Es decir, que ante una diferencia de opinión con otro, se parta de una actitud que sea como decir: si una persona de tu valía disiente de mí, debe haber algo en tu desacuerdo que no entiendo, una nueva perspectiva que me interesa mucho percibir.
La esencia de la sinergia está en valorar la diferencia y saber respetarla y complementarla.
De esta manera, evitando las actitudes innecesariamente defensivas y autoprotectoras, se produce un sano deseo de mejorar nuestras ideas con lo que piensan los demás. Quizá nos sobran evidencias, y se trata, en definitiva, de no defender como cuestión de principios lo que no son más que unos puntos de vista que probablemente nos interese enriquecer.
Otras veces, cuando una situación parece enfrentar sin remedio dos alternativas (y quizá pensamos que podrían calificarse como la nuestra y la errónea), casi siempre podremos buscar una salida más a gusto de los dos: lo que podríamos llamar una tercera alternativa sinérgica. La clave está en reemplazar la mentalidad dicotómica de o esto o aquello por una nueva solución que, sin ser quizá perfecta (sobre todo porque los problemas complejos no suelen tener soluciones perfectas), deje satisfechos a ambos.
—¿Te refieres a aquello de que «a veces lo mejor es enemigo de lo bueno»? Sí, si se entiende bien ese dicho. Porque si la solución que a nosotros nos parece mejor va a provocar un conflicto que no guarda proporción con la ventaja que aporta esa solución, entonces esa solución deja de ser mejor, y será preferible que cedamos un poco.
Esto no quiere decir que ceder sea bueno de por sí, puesto que otras veces lo sensato será demostrar firmeza, y tan equivocado sería ceder por sistema como encastillarse en la obstinación.

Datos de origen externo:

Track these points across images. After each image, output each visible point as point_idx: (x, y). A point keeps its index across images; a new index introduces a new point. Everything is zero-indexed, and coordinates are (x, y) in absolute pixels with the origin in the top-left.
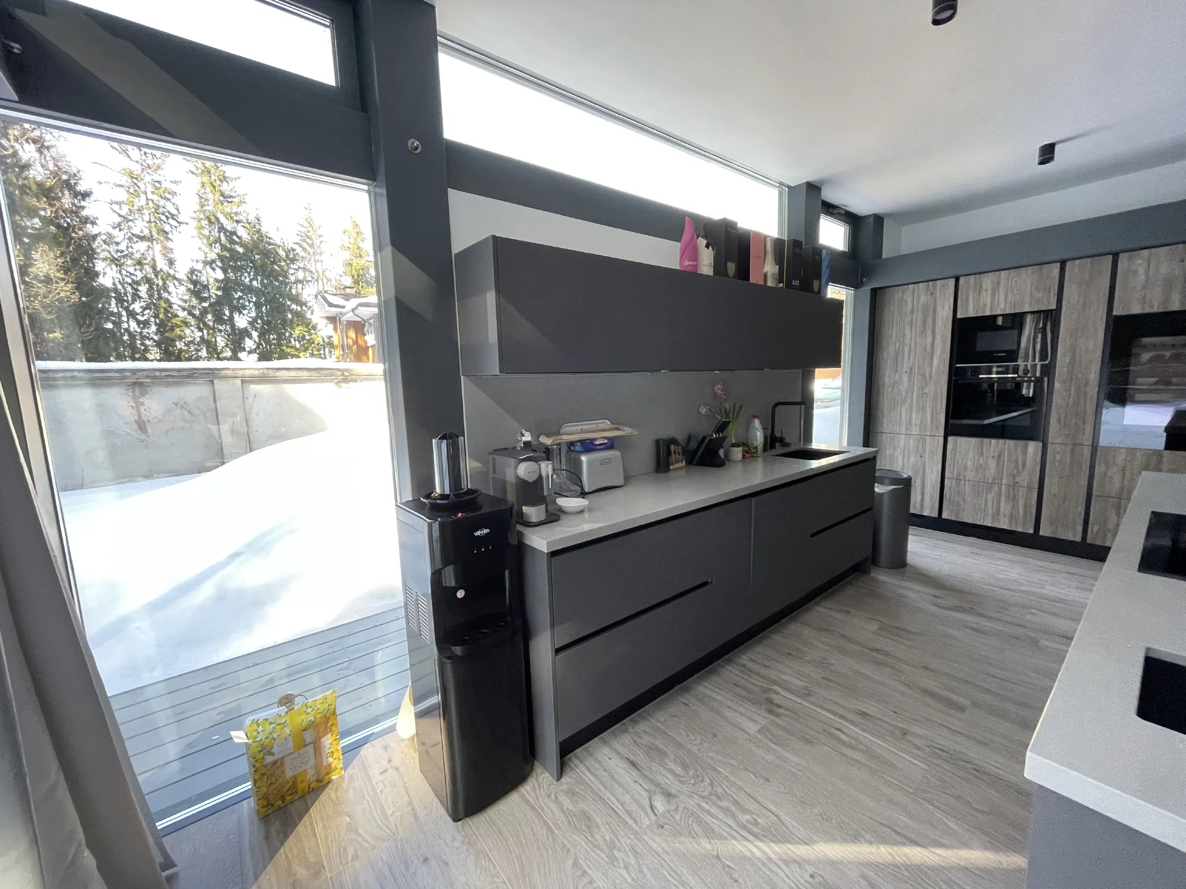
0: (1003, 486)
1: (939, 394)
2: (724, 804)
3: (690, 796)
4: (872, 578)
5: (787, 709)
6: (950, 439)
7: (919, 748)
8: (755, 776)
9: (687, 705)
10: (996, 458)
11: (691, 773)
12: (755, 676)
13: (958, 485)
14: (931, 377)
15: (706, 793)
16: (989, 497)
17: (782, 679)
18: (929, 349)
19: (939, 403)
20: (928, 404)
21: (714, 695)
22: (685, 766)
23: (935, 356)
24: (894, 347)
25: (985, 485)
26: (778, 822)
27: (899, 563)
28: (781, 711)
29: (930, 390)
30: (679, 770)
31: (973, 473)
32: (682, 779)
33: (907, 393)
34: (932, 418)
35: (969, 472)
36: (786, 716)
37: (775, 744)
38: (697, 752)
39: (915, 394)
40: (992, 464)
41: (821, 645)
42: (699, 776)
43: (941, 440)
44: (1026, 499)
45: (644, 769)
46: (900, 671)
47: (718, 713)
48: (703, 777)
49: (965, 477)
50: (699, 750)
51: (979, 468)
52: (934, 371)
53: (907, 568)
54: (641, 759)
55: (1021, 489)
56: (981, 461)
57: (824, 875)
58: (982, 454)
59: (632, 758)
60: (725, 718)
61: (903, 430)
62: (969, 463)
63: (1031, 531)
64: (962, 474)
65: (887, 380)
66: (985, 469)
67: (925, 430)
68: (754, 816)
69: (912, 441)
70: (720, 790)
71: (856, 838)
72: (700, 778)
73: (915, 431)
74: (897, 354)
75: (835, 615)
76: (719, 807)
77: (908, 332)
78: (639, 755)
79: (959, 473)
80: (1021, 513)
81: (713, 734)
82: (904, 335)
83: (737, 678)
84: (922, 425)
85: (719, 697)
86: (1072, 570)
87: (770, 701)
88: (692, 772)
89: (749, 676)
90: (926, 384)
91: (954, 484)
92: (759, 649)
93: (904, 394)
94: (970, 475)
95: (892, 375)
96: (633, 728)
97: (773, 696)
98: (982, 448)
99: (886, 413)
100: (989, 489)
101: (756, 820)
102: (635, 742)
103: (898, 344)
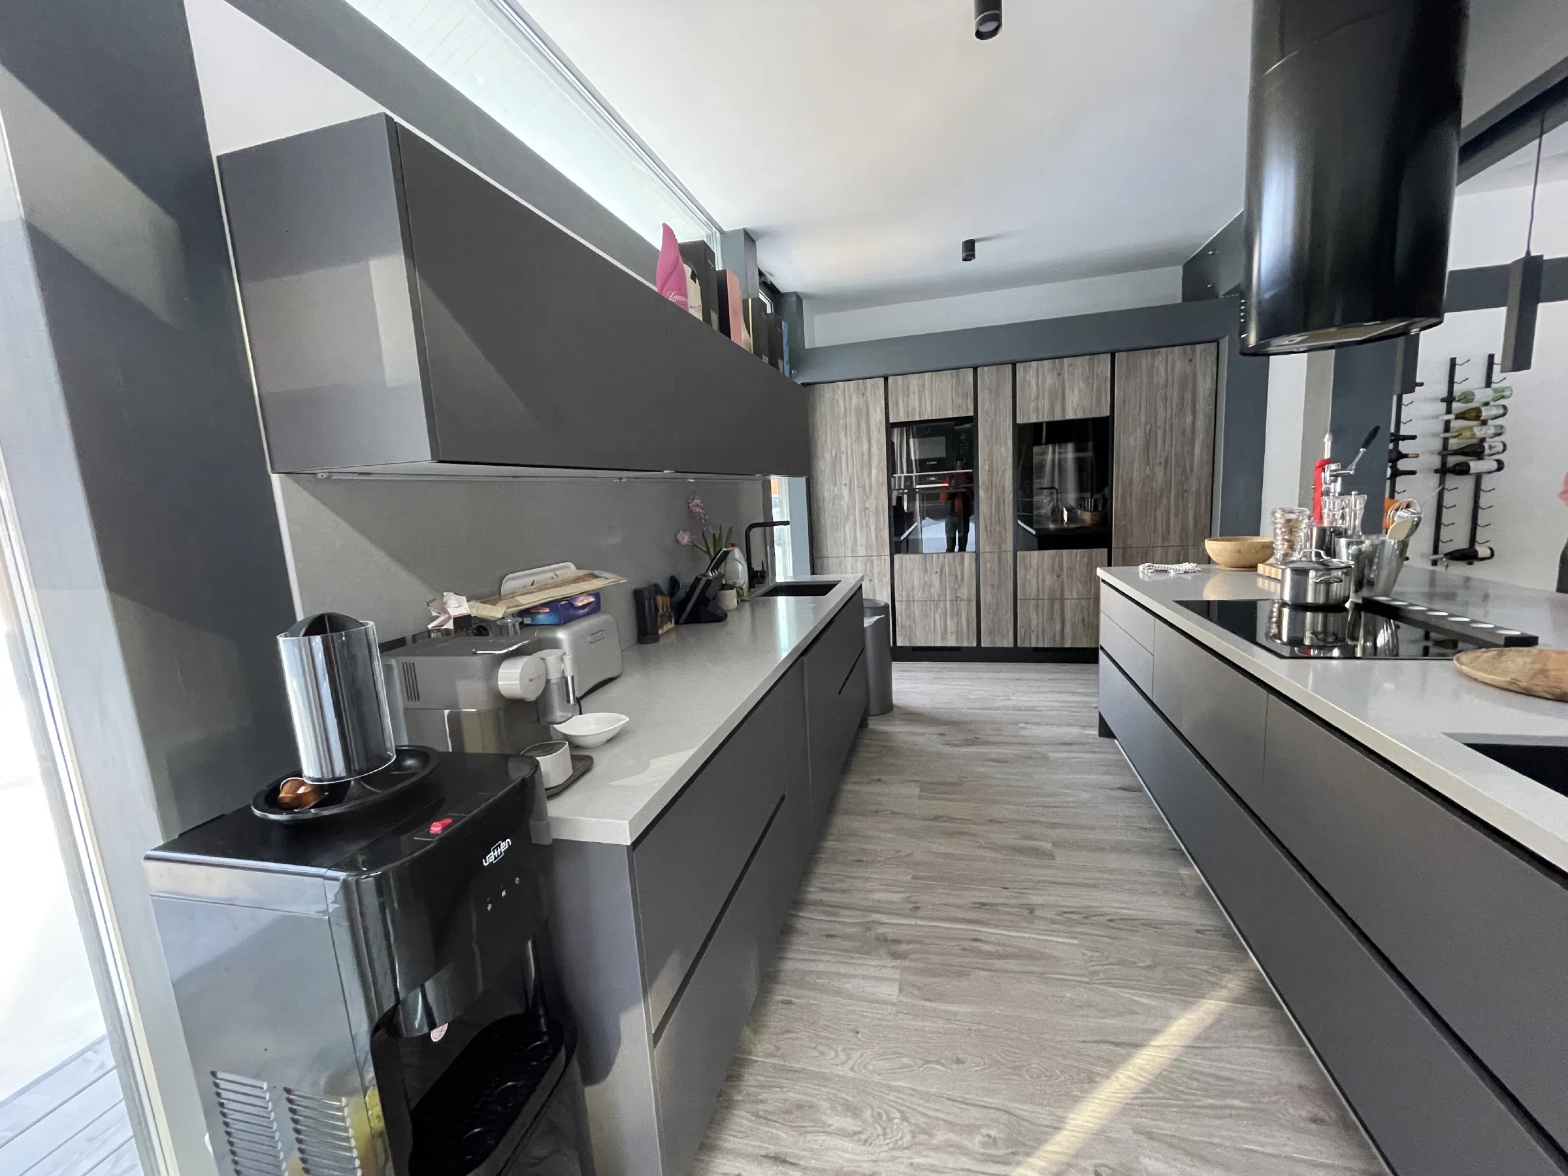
0: (948, 603)
1: (881, 507)
2: (941, 1136)
3: (893, 1159)
4: (875, 732)
5: (909, 942)
6: (896, 557)
7: (1054, 922)
8: (943, 1065)
9: (789, 1003)
10: (939, 573)
11: (868, 1114)
12: (846, 912)
13: (908, 607)
14: (871, 490)
15: (908, 1139)
16: (937, 616)
17: (874, 901)
18: (866, 457)
19: (882, 518)
20: (872, 520)
21: (812, 967)
22: (852, 1110)
23: (873, 466)
24: (829, 454)
25: (932, 603)
26: (1013, 1119)
27: (887, 707)
28: (903, 947)
29: (871, 504)
30: (848, 1123)
31: (921, 592)
32: (863, 1137)
33: (848, 508)
34: (876, 537)
35: (916, 592)
36: (914, 951)
37: (929, 1000)
38: (851, 1074)
39: (857, 508)
40: (936, 580)
41: (883, 835)
42: (880, 1114)
43: (888, 558)
44: (967, 611)
45: (801, 1158)
46: (974, 835)
47: (839, 993)
48: (888, 1114)
49: (913, 597)
50: (852, 1069)
51: (926, 586)
52: (873, 481)
53: (895, 710)
54: (786, 1140)
55: (962, 603)
56: (926, 578)
57: (1106, 1162)
58: (926, 570)
59: (772, 1149)
60: (850, 996)
61: (849, 553)
62: (916, 582)
63: (975, 645)
64: (911, 594)
65: (826, 495)
66: (930, 587)
67: (872, 551)
68: (984, 1131)
69: (859, 564)
70: (921, 1120)
71: (1091, 1080)
72: (884, 1117)
73: (862, 551)
74: (834, 463)
75: (869, 789)
76: (937, 1149)
77: (843, 438)
78: (779, 1138)
79: (908, 596)
80: (965, 629)
81: (853, 1031)
82: (839, 441)
83: (825, 926)
84: (868, 546)
85: (822, 967)
86: (1017, 676)
87: (884, 940)
88: (869, 1112)
89: (834, 914)
90: (867, 498)
91: (904, 607)
92: (821, 869)
93: (846, 511)
94: (918, 594)
95: (832, 489)
96: (740, 1093)
97: (881, 930)
98: (925, 562)
99: (829, 533)
100: (937, 606)
101: (989, 1136)
102: (758, 1116)
103: (834, 452)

En cualquier caso, la excesiva rivalidad, los conflictos y agravios permanentes, la continua preocupación por proteger la propia retaguardia, la desconfianza, la lucha por el dominio, la crítica destructiva… son siempre actitudes y planteamientos que consumen una energía enorme en cualquier relación personal. Son como conducir un coche con un pie en el acelerador y otro en el freno: la solución no es apretar más el acelerador –más elocuencia, más presión, más argumentos para fortalecer la propia posición–, sino levantar un poco el pie del freno y saber usar armónicamente ambos pedales.